On n'est pas plus incohérent : comment exclure des conciliabules Michel Djotodia, qui s’est emparé du pouvoir par un pronunciamiento militaire, et admettre son Premier Ministre ? Pour tous les Centrafricains, c'est le gouvernement de transition dans son ensemble qui est responsable du chaos dans lequel est plongé leur pays. Si la France donne l’impression, comme d’habitude, de se livrer à un jeu d’ombres, les Centrafricains ne l’accepteront pas. La seule solution est que la France écoute le peuple. Un peuple désormais politiquement mûr.


Un peuple malheureusement absent du mini-sommet qui s'est tenu à Paris sur le Centrafrique. Où étaient ses représentants ?



Le moment est venu de rendre enfin ce pays viable, avec de nouveaux dirigeants, crédibles et vertueux. Il en existe - et même beaucoup.


Et cessons de dire que la République Centrafricaine est un "petit" pays, "le plus pauvre du monde".
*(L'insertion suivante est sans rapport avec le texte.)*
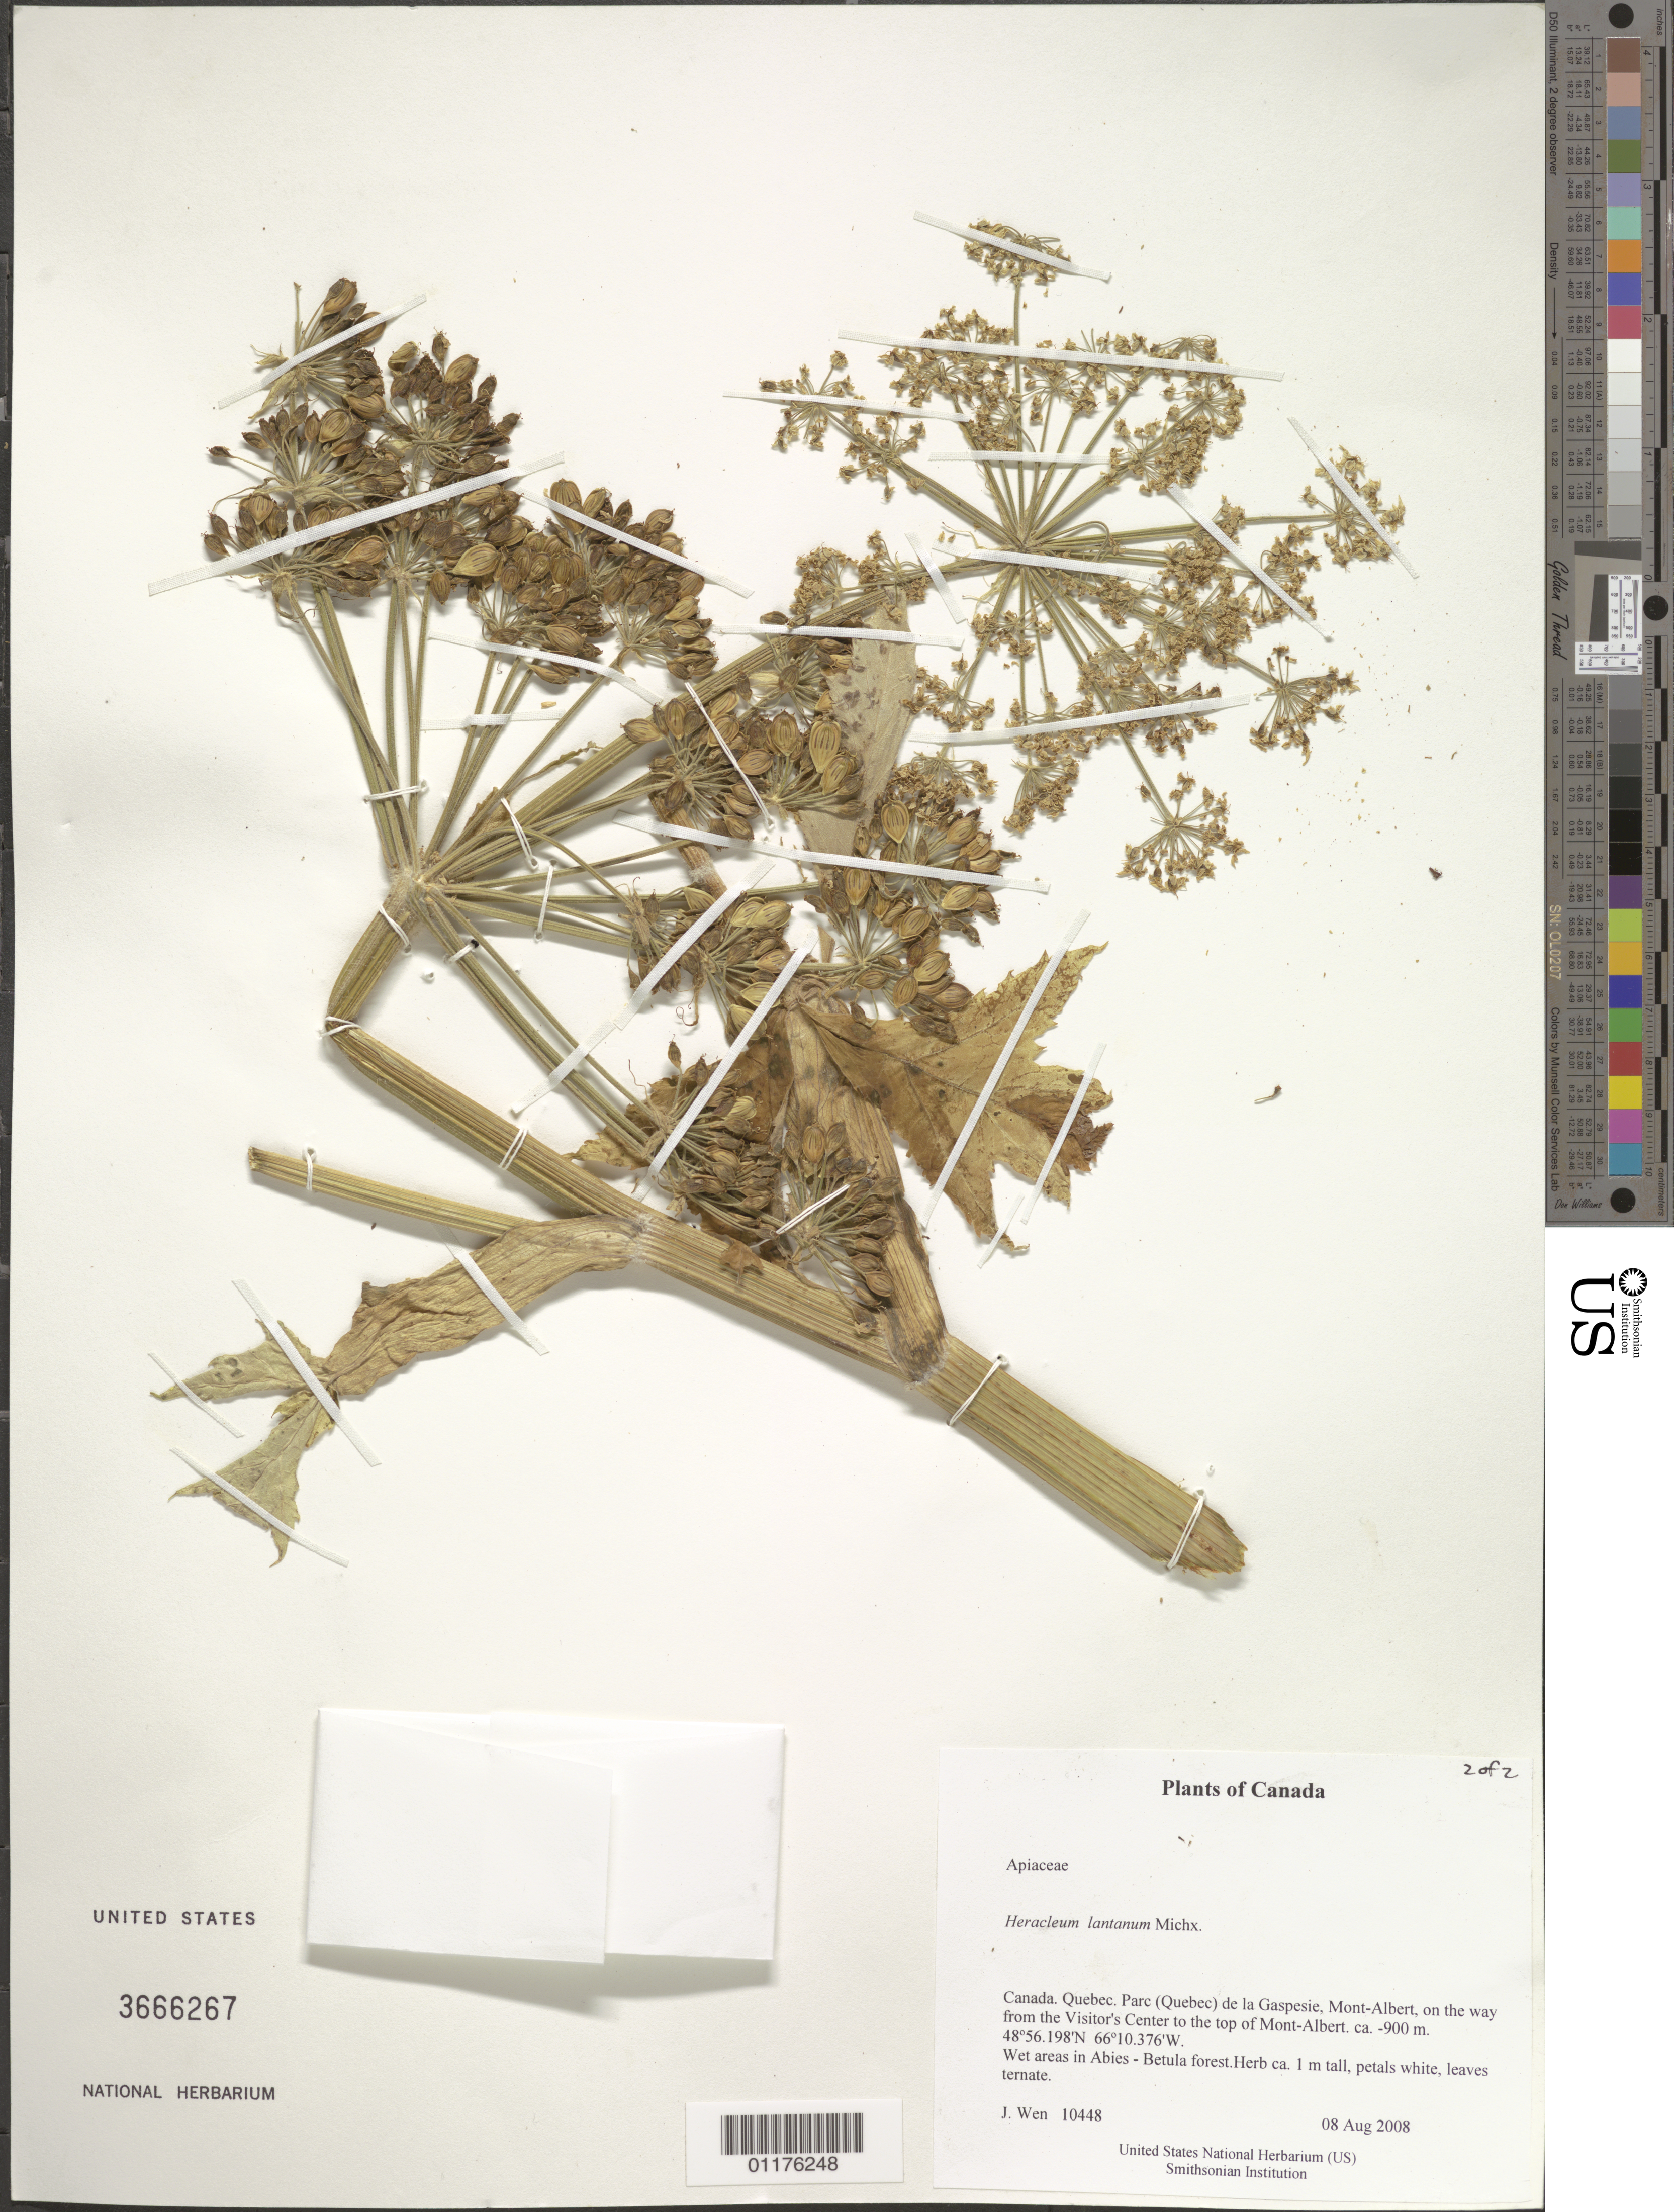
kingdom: Plantae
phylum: Tracheophyta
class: Magnoliopsida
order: Apiales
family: Apiaceae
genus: Heracleum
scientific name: Heracleum lantanum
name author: Michx.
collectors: J. Wen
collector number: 10448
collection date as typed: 08 Aug 2008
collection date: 2008-08-08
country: Canada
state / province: Quebec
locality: Parc (Quebec) de la Gaspesie, Mont-Albert, on the way from the Visitor's Center to the top of Mont-Albert.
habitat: Wet areas in Abies - Betula forest.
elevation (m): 900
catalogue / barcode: US 3666267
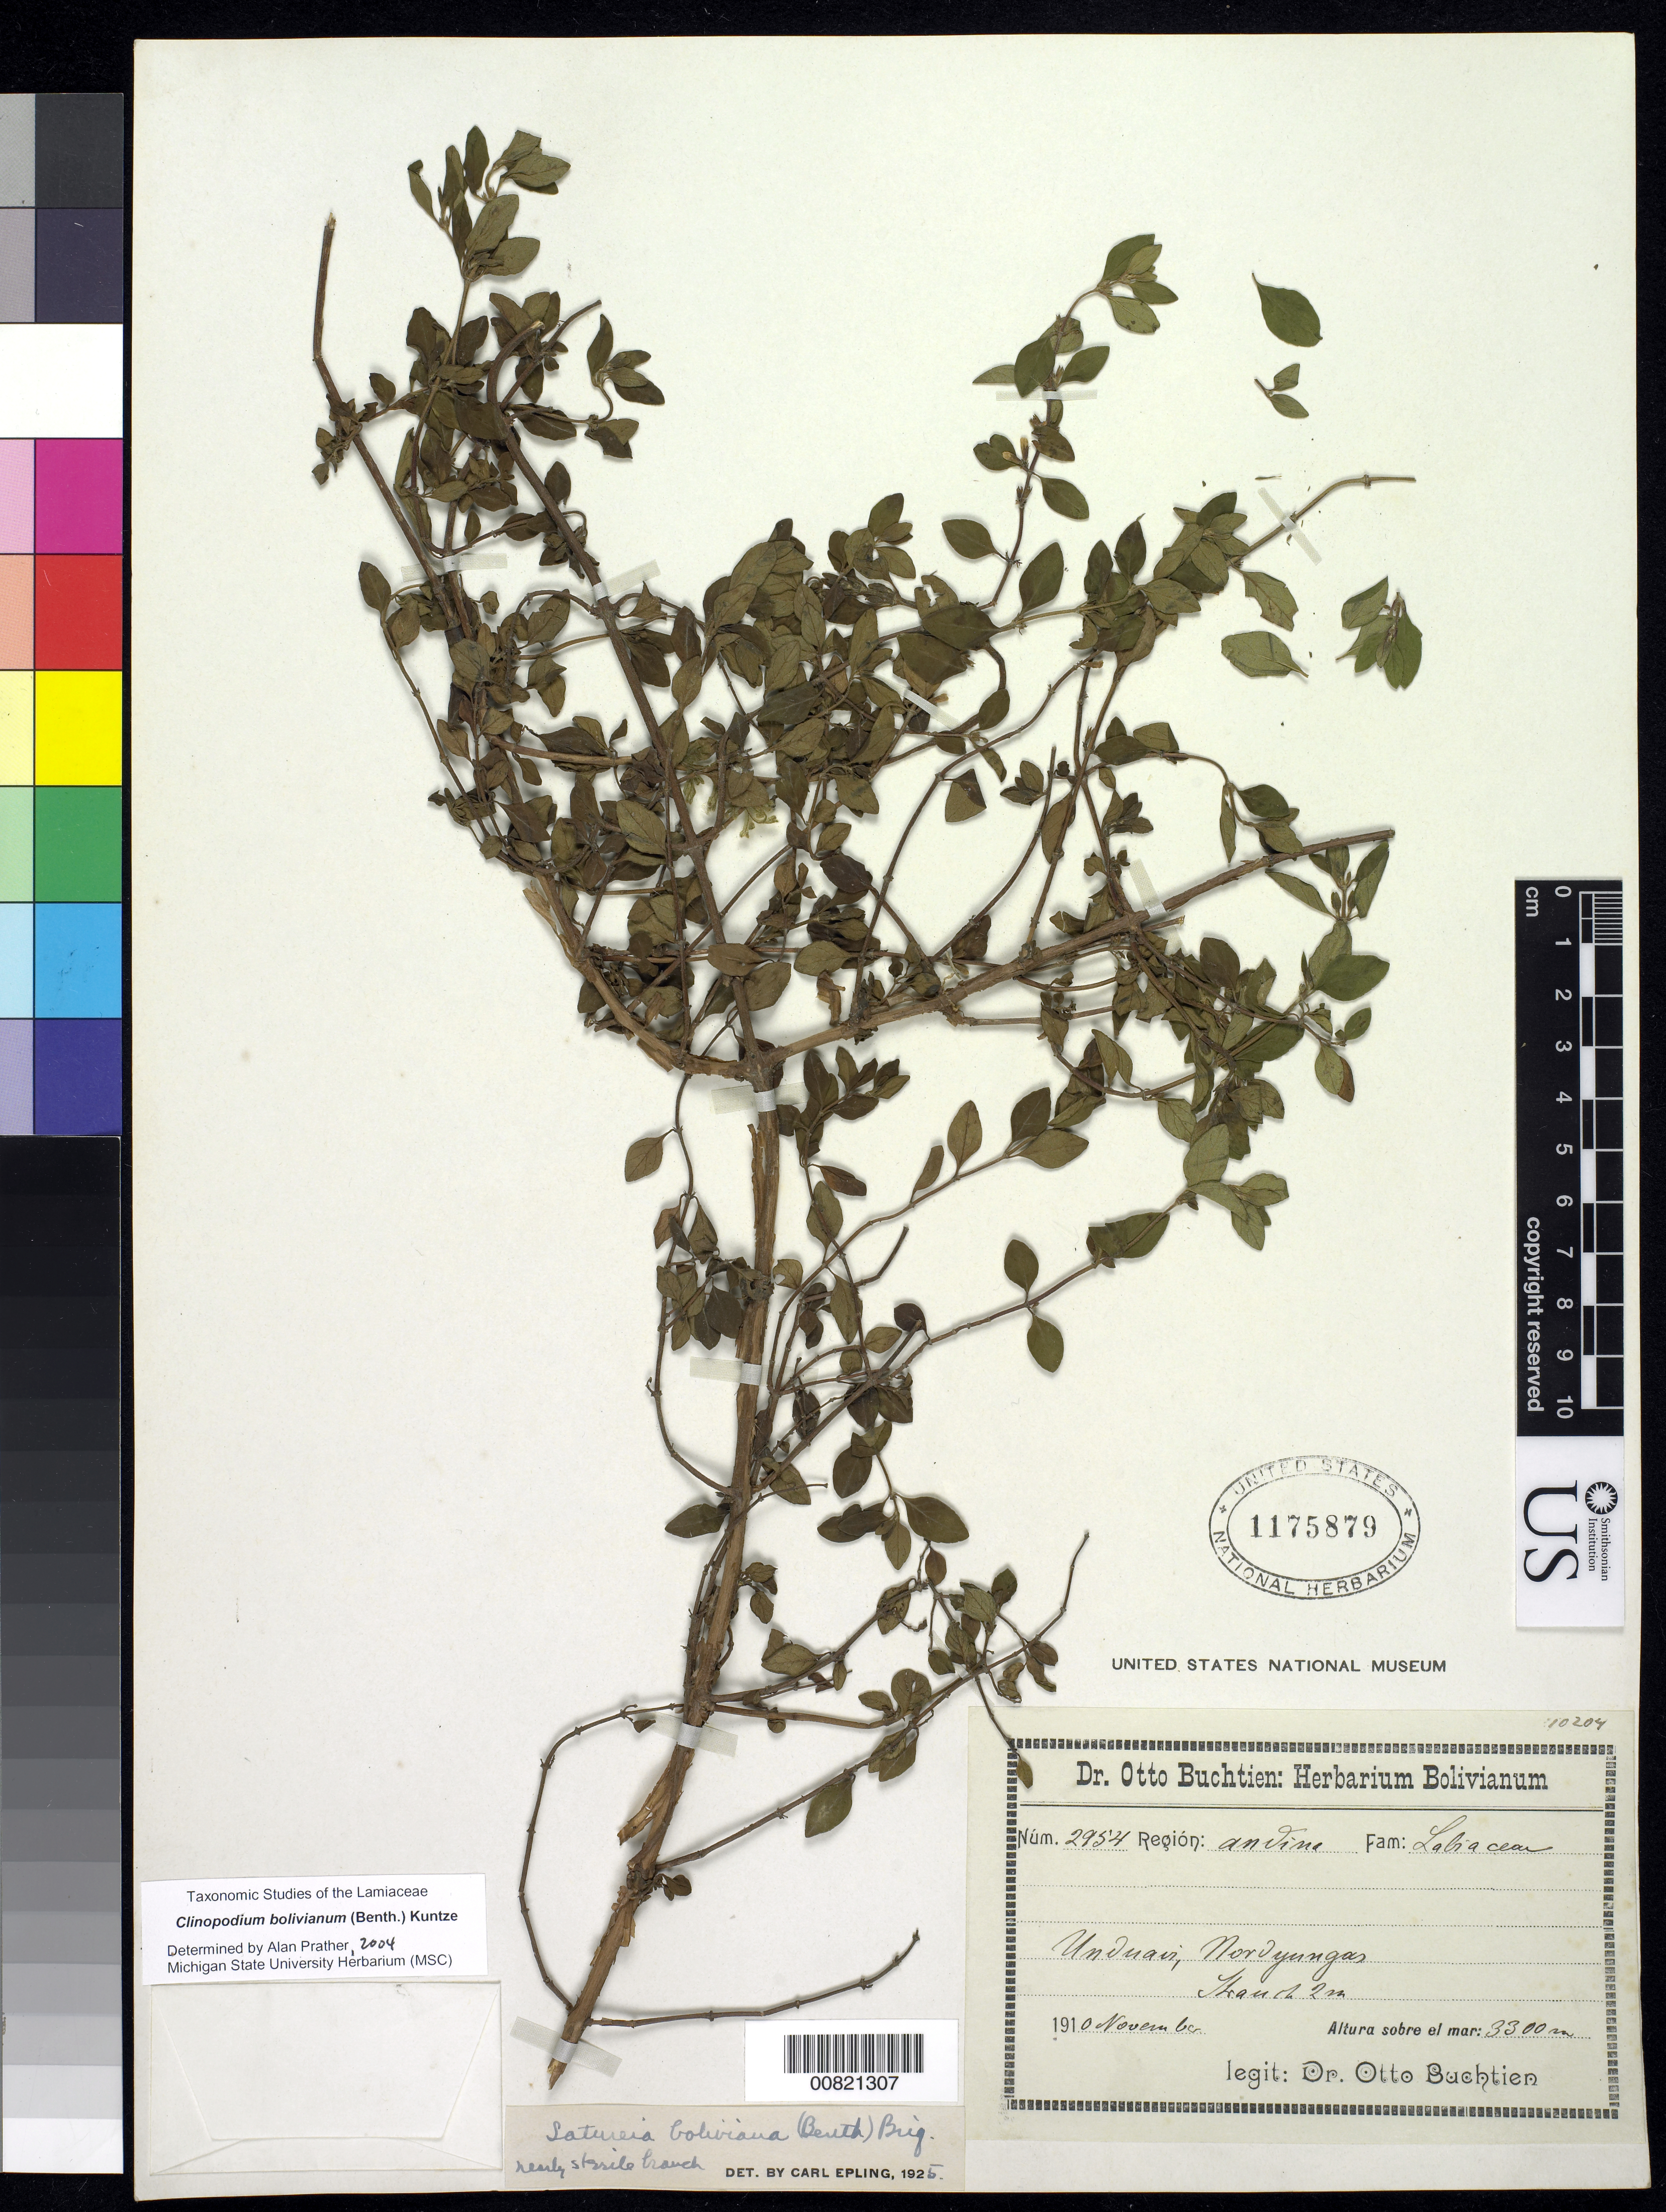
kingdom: Plantae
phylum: Tracheophyta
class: Magnoliopsida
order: Lamiales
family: Lamiaceae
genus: Clinopodium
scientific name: Clinopodium bolivianum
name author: (Benth.) Kuntze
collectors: O. Buchtien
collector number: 2954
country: Bolivia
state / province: La Paz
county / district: Nor Yungas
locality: Unduavi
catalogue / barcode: US 1175879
Si la France y dépêche des troupes, c'est d'abord pour sauver des vies humaines, mais c’est aussi pour y défendre ses intérêts. On oublie souvent de dire que la première bombe ‘H’ de la France a été mise au point avec, en partie, de l’uranium de Bakouma, ville située au sud-est du pays. Aréva, le géant du nucléaire, y est toujours.


Ce sont les diamants de Centrafrique qui ont fait tomber le président français, Valéry Giscard D’Estaing. Le sous-sol centrafricain regorge d'or, de pétrole, de fer, de métaux rares et autres minerais.


Le pays n’est pas "pauvre" : il est mal géré.



Il faut souhaiter que le chaos actuel puisse laisser place à un immense espoir : celui d'une reconstruction. Recontruction d'un pays et d'une nation meurtris. Seules, la volonté et les aspirations du peuple centrafricain, qui n’a que trop souffert, permettront d'y parvenir.